Nouvelles Du Monde

Et l’horloge de la gare veille sur tout

Et l’horloge de la gare veille sur tout

De trajet à travers la Catalogne prend presque deux heures et demie et vous pouvez voir la mer encore et encore. Ensuite, vous vous perdez brièvement dans un tunnel, juste après que le train en provenance de Barcelone s’arrête sous un haut hall en verre et en acier.

Portbou, descendez. Le bâtiment de la gare, construit en 1878, est tout aussi monumental que le hall de la gare. Pas étonnant. Jusqu’à l’ouverture de la ligne à grande vitesse entre Perpignan et Figueres en 2010, Portbou était la principale gare frontière entre l’Espagne et la France. Aujourd’hui encore, deux mondes ferroviaires se rencontrent ici et dans la gare frontière française voisine de Cerbère. Deux jauges. Deux systèmes qui ne sont pas compatibles : Notre écartement standard européen et l’écartement large ibérique. 1435 millimètres contre 1668 millimètres. A Portbou, il fallait toujours changer de train, changer de gabarit, recharger et recommencer. Ou revenir en arrière.
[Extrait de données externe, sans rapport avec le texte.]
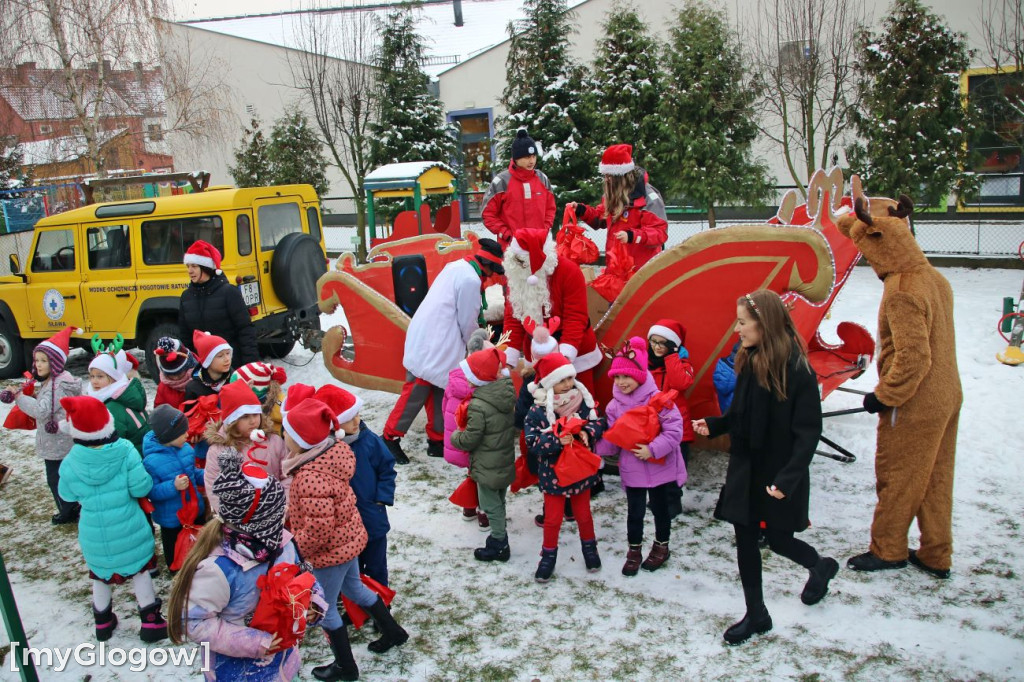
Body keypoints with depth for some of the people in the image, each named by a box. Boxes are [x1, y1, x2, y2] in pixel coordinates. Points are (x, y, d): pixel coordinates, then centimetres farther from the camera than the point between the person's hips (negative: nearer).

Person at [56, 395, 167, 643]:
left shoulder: (70, 462, -13)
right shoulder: (125, 451, -20)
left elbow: (68, 495, 0)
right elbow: (141, 487, -19)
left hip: (93, 534, 2)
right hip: (128, 530, -2)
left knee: (100, 575, 22)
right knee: (139, 570, 15)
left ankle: (103, 622, 39)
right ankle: (151, 622, 19)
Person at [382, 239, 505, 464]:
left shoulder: (456, 267, 10)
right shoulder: (470, 281, -17)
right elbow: (468, 322, -10)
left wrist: (473, 342, 15)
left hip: (426, 338, 10)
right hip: (432, 347, -10)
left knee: (438, 391, 14)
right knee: (415, 393, -2)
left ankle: (437, 441, 22)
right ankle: (390, 438, 8)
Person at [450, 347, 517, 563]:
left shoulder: (478, 406, -28)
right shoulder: (507, 394, -4)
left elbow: (469, 439, -22)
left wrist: (455, 437, -2)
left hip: (487, 467, -8)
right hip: (505, 462, 8)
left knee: (491, 505, 7)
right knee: (498, 501, 22)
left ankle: (499, 546, 18)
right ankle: (500, 537, 35)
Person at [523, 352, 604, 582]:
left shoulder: (583, 401, -10)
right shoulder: (537, 411, -18)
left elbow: (597, 425, -6)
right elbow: (532, 443, -20)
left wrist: (588, 433, -28)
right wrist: (557, 441, -33)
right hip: (552, 474, -2)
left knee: (583, 514, 20)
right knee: (552, 518, 12)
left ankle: (589, 546, 45)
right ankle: (549, 555, 33)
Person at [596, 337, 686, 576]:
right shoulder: (614, 406, -3)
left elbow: (674, 430, -19)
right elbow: (612, 441, 0)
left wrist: (652, 449, -25)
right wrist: (593, 445, -18)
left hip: (660, 468, -2)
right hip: (631, 470, 2)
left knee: (660, 509, 17)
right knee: (634, 512, 12)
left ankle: (661, 546, 39)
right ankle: (634, 550, 32)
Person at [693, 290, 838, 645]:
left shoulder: (797, 370, -21)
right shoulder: (749, 362, 0)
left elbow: (808, 432, -19)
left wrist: (788, 478, -26)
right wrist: (713, 424, -5)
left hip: (778, 474, -6)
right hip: (745, 469, 6)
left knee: (778, 539, 11)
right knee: (745, 540, 10)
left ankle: (821, 566, 45)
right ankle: (756, 615, 26)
Depuis que les trains longue distance de Barcelone à Paris courent sur la ligne rapide, attention à l’écartement standard, c’est devenu beaucoup plus calme à Portbou. Beaucoup y vont pour nager, m’a-t-on dit à Barcelone. La mer est particulièrement belle ici.

Lire aussi  De Paris à Vienne : Conseils pour les circuits à vélo dans les capitales européennes

Une gare insulaire

Mais beaucoup viennent aussi ici à cause de Walter Benjamin. Son œuvre Arcades, que certains emportent avec eux dans leur voyage, son projet de vie culturo-philosophique, monumental comme les larges voies de la gare voyageurs et marchandises de Portbou, sont restés inachevés à l’opposé de cette gare. Benjamin s’y est suicidé le 26 septembre 1940 en fuyant les nationaux-socialistes. C’était un acte de désespoir. Il avait peur d’être extradé d’Espagne vers les Allemands, d’un pays à voie large vers un pays à voie normale, où plus rien n’était normal.

“Les gares sont belles comme point de départ, mais elles sont aussi très belles comme terminus”, écrit Benjamin dans son ouvrage Arcades à propos d’une balade dans Paris. Cela s’applique également aux postes frontaliers, qui ne sont que des salles de passage. Passages pour trains, marchandises, personnes. Le chemin vers le cimetière, où repose Walter Benjamin, passe par un passage souterrain, car la gare de Portbou est une gare dite insulaire, qui est entourée des deux côtés par des rails, des aiguillages et des signaux. Et donc séparé du monde extérieur. Vous ne pouvez pas traverser les voies. Vous risquez la mort.

Lire aussi  Duh, Barcelone est menacée de lourdes sanctions après avoir été accusée de corruption d'arbitres

C’est juste après midi et il fait assez chaud. Vous ne voyez presque personne dans la rue. Un Berlinois est offert avec un cortado dans un café.

Bloqué au poste frontière

C’est à environ vingt minutes de la gare jusqu’à la tombe de Benjamin. Devant l’entrée du cimetière se trouve un mémorial pour Benjamin, une vaste installation publique de Dani Karavan. Un escalier raide, en fait presque un tunnel, seulement sans rails, au bout duquel on aperçoit la mer et qui, dit-on, s’inspire également de l’œuvre de Passagen. Une femme est assise au fond et regarde la mer bleue rugissante. pendant minutes. Pendant des heures. pendant des jours.

De retour sur le quai, une vieille horloge de gare vous regarde droit dans les yeux. L’heure sacrée du chemin de fer, qui règne aussi silencieusement sur tout et sur tout le monde à Portbou. Aujourd’hui encore, de nombreux voyageurs atterrissent à Portbou pour aller plus loin. La police espagnole interroge une femme fugitive avec deux enfants qui sont en route d’Espagne vers la France ou de France vers l’Espagne. Peuvent-ils continuer ou doivent-ils revenir en arrière ? Mais où? Vont-ils rester ici ?

De telles scènes sont également connues d’autres postes frontières en Europe. De Vintimille en Italie, par exemple, la première place après la France. De Břeclav en République tchèque. De Bad Schandau.

Le train pour la France est prêt à partir. Le train pour Barcelone aussi.

Le bâtiment de la gare, aujourd’hui presque vide, se dresse entre les deux trains, les quais et les gabarits. Les deux policiers. Les permis de la femme. L’horloge de la gare. Et un passage.

Facebook
Twitter
LinkedIn
Pinterest

Leave a Comment

This site uses Akismet to reduce spam. Learn how your comment data is processed.